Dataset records
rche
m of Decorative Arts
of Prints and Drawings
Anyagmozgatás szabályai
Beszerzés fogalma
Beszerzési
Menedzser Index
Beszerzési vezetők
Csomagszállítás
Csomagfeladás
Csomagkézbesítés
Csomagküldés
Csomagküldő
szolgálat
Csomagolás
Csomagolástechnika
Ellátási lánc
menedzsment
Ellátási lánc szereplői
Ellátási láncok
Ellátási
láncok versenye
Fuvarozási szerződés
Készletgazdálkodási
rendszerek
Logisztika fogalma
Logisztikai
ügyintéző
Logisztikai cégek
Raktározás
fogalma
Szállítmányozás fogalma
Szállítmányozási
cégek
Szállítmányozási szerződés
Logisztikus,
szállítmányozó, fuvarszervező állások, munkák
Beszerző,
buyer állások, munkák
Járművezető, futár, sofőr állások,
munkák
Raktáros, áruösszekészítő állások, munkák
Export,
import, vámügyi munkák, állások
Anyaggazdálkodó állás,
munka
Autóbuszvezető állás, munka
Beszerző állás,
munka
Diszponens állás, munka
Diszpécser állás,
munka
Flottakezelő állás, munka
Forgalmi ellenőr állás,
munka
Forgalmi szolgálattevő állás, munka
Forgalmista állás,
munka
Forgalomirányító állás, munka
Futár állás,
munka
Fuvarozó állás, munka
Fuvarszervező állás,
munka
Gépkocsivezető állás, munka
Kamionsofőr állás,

== Exercise description ==
Look through the entries and return every line where "fogalma" appears.

== The answer ==
Beszerzés fogalma
Logisztika fogalma
fogalma
Szállítmányozás fogalma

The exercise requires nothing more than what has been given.